* **Short exercise**
Copy out all the data, word for word.

##############################

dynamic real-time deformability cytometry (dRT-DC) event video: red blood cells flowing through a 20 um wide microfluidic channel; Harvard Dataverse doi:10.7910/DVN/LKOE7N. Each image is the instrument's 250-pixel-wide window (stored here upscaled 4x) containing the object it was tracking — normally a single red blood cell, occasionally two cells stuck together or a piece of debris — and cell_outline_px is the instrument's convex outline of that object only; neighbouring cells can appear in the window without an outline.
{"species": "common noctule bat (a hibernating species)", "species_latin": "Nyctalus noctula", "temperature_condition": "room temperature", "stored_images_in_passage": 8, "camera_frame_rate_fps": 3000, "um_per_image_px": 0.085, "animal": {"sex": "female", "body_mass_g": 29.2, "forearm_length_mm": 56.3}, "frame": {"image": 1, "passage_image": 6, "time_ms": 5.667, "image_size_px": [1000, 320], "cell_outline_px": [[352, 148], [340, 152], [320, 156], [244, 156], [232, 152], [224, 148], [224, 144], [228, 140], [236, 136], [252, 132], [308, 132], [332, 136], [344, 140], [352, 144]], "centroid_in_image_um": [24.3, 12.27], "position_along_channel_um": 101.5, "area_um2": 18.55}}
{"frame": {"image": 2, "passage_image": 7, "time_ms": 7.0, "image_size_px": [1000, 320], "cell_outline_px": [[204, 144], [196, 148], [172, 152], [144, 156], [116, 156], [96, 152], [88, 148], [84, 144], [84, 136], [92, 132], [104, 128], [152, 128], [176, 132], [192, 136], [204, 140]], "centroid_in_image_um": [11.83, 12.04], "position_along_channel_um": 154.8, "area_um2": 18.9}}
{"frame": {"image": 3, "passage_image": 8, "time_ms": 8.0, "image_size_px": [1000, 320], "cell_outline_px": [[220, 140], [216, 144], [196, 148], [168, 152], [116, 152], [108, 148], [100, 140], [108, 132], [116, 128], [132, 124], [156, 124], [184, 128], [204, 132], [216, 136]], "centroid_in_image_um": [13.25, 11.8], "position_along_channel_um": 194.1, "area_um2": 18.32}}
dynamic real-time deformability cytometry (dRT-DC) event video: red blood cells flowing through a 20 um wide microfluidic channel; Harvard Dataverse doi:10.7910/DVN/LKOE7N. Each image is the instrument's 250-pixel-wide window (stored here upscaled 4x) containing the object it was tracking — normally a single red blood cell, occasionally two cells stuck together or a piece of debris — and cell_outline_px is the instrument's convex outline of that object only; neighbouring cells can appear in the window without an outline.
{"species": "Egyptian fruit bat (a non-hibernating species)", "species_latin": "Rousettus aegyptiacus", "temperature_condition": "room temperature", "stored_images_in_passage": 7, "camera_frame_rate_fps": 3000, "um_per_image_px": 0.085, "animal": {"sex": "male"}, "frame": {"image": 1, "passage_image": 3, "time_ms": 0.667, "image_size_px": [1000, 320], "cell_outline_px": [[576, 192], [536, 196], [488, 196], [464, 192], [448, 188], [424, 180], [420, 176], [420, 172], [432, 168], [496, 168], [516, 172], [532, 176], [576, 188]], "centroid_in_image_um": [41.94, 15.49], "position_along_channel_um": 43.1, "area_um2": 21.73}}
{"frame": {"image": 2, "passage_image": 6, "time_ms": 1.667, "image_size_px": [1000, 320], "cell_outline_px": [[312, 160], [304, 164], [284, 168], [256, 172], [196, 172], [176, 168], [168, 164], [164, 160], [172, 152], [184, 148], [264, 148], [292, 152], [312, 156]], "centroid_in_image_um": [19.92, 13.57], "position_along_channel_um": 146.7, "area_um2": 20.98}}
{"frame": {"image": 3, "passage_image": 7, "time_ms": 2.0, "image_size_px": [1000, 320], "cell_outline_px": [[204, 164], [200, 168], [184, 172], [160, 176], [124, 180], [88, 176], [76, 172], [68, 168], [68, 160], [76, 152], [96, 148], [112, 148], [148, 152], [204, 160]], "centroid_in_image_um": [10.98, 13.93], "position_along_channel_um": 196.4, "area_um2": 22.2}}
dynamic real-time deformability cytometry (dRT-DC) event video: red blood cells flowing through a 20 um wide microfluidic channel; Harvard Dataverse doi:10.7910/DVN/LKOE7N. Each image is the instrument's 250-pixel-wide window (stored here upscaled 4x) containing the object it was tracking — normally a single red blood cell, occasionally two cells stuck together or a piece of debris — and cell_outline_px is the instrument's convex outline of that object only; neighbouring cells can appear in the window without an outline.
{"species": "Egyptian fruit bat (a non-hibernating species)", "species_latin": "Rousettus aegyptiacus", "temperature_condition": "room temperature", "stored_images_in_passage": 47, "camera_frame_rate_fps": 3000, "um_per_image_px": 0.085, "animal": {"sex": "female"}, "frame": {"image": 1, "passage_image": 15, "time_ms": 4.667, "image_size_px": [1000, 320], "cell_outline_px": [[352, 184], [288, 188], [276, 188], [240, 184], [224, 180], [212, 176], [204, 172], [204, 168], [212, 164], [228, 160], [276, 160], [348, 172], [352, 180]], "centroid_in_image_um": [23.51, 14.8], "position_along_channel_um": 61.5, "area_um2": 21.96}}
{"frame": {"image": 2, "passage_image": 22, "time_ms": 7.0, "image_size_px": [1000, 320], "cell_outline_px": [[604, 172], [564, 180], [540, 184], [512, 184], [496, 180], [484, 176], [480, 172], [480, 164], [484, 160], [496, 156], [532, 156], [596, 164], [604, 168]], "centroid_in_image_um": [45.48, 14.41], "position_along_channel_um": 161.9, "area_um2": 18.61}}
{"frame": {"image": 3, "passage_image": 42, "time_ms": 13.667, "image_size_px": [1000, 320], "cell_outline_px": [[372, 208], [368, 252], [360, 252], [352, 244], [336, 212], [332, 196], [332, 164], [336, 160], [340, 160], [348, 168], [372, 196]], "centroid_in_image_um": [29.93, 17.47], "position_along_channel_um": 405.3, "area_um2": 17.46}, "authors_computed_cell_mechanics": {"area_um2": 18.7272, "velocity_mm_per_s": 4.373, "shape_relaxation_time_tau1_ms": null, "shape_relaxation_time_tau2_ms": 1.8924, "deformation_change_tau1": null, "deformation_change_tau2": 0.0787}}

##############################

* **Response to this exercise**
dynamic real-time deformability cytometry (dRT-DC) event video: red blood cells flowing through a 20 um wide microfluidic channel; Harvard Dataverse doi:10.7910/DVN/LKOE7N. Each image is the instrument's 250-pixel-wide window (stored here upscaled 4x) containing the object it was tracking — normally a single red blood cell, occasionally two cells stuck together or a piece of debris — and cell_outline_px is the instrument's convex outline of that object only; neighbouring cells can appear in the window without an outline.
{"species": "common noctule bat (a hibernating species)", "species_latin": "Nyctalus noctula", "temperature_condition": "room temperature", "stored_images_in_passage": 8, "camera_frame_rate_fps": 3000, "um_per_image_px": 0.085, "animal": {"sex": "female", "body_mass_g": 29.2, "forearm_length_mm": 56.3}, "frame": {"image": 1, "passage_image": 6, "time_ms": 5.667, "image_size_px": [1000, 320], "cell_outline_px": [[352, 148], [340, 152], [320, 156], [244, 156], [232, 152], [224, 148], [224, 144], [228, 140], [236, 136], [252, 132], [308, 132], [332, 136], [344, 140], [352, 144]], "centroid_in_image_um": [24.3, 12.27], "position_along_channel_um": 101.5, "area_um2": 18.55}}
{"frame": {"image": 2, "passage_image": 7, "time_ms": 7.0, "image_size_px": [1000, 320], "cell_outline_px": [[204, 144], [196, 148], [172, 152], [144, 156], [116, 156], [96, 152], [88, 148], [84, 144], [84, 136], [92, 132], [104, 128], [152, 128], [176, 132], [192, 136], [204, 140]], "centroid_in_image_um": [11.83, 12.04], "position_along_channel_um": 154.8, "area_um2": 18.9}}
{"frame": {"image": 3, "passage_image": 8, "time_ms": 8.0, "image_size_px": [1000, 320], "cell_outline_px": [[220, 140], [216, 144], [196, 148], [168, 152], [116, 152], [108, 148], [100, 140], [108, 132], [116, 128], [132, 124], [156, 124], [184, 128], [204, 132], [216, 136]], "centroid_in_image_um": [13.25, 11.8], "position_along_channel_um": 194.1, "area_um2": 18.32}}
dynamic real-time deformability cytometry (dRT-DC) event video: red blood cells flowing through a 20 um wide microfluidic channel; Harvard Dataverse doi:10.7910/DVN/LKOE7N. Each image is the instrument's 250-pixel-wide window (stored here upscaled 4x) containing the object it was tracking — normally a single red blood cell, occasionally two cells stuck together or a piece of debris — and cell_outline_px is the instrument's convex outline of that object only; neighbouring cells can appear in the window without an outline.
{"species": "Egyptian fruit bat (a non-hibernating species)", "species_latin": "Rousettus aegyptiacus", "temperature_condition": "room temperature", "stored_images_in_passage": 7, "camera_frame_rate_fps": 3000, "um_per_image_px": 0.085, "animal": {"sex": "male"}, "frame": {"image": 1, "passage_image": 3, "time_ms": 0.667, "image_size_px": [1000, 320], "cell_outline_px": [[576, 192], [536, 196], [488, 196], [464, 192], [448, 188], [424, 180], [420, 176], [420, 172], [432, 168], [496, 168], [516, 172], [532, 176], [576, 188]], "centroid_in_image_um": [41.94, 15.49], "position_along_channel_um": 43.1, "area_um2": 21.73}}
{"frame": {"image": 2, "passage_image": 6, "time_ms": 1.667, "image_size_px": [1000, 320], "cell_outline_px": [[312, 160], [304, 164], [284, 168], [256, 172], [196, 172], [176, 168], [168, 164], [164, 160], [172, 152], [184, 148], [264, 148], [292, 152], [312, 156]], "centroid_in_image_um": [19.92, 13.57], "position_along_channel_um": 146.7, "area_um2": 20.98}}
{"frame": {"image": 3, "passage_image": 7, "time_ms": 2.0, "image_size_px": [1000, 320], "cell_outline_px": [[204, 164], [200, 168], [184, 172], [160, 176], [124, 180], [88, 176], [76, 172], [68, 168], [68, 160], [76, 152], [96, 148], [112, 148], [148, 152], [204, 160]], "centroid_in_image_um": [10.98, 13.93], "position_along_channel_um": 196.4, "area_um2": 22.2}}
dynamic real-time deformability cytometry (dRT-DC) event video: red blood cells flowing through a 20 um wide microfluidic channel; Harvard Dataverse doi:10.7910/DVN/LKOE7N. Each image is the instrument's 250-pixel-wide window (stored here upscaled 4x) containing the object it was tracking — normally a single red blood cell, occasionally two cells stuck together or a piece of debris — and cell_outline_px is the instrument's convex outline of that object only; neighbouring cells can appear in the window without an outline.
{"species": "Egyptian fruit bat (a non-hibernating species)", "species_latin": "Rousettus aegyptiacus", "temperature_condition": "room temperature", "stored_images_in_passage": 47, "camera_frame_rate_fps": 3000, "um_per_image_px": 0.085, "animal": {"sex": "female"}, "frame": {"image": 1, "passage_image": 15, "time_ms": 4.667, "image_size_px": [1000, 320], "cell_outline_px": [[352, 184], [288, 188], [276, 188], [240, 184], [224, 180], [212, 176], [204, 172], [204, 168], [212, 164], [228, 160], [276, 160], [348, 172], [352, 180]], "centroid_in_image_um": [23.51, 14.8], "position_along_channel_um": 61.5, "area_um2": 21.96}}
{"frame": {"image": 2, "passage_image": 22, "time_ms": 7.0, "image_size_px": [1000, 320], "cell_outline_px": [[604, 172], [564, 180], [540, 184], [512, 184], [496, 180], [484, 176], [480, 172], [480, 164], [484, 160], [496, 156], [532, 156], [596, 164], [604, 168]], "centroid_in_image_um": [45.48, 14.41], "position_along_channel_um": 161.9, "area_um2": 18.61}}
{"frame": {"image": 3, "passage_image": 42, "time_ms": 13.667, "image_size_px": [1000, 320], "cell_outline_px": [[372, 208], [368, 252], [360, 252], [352, 244], [336, 212], [332, 196], [332, 164], [336, 160], [340, 160], [348, 168], [372, 196]], "centroid_in_image_um": [29.93, 17.47], "position_along_channel_um": 405.3, "area_um2": 17.46}, "authors_computed_cell_mechanics": {"area_um2": 18.7272, "velocity_mm_per_s": 4.373, "shape_relaxation_time_tau1_ms": null, "shape_relaxation_time_tau2_ms": 1.8924, "deformation_change_tau1": null, "deformation_change_tau2": 0.0787}}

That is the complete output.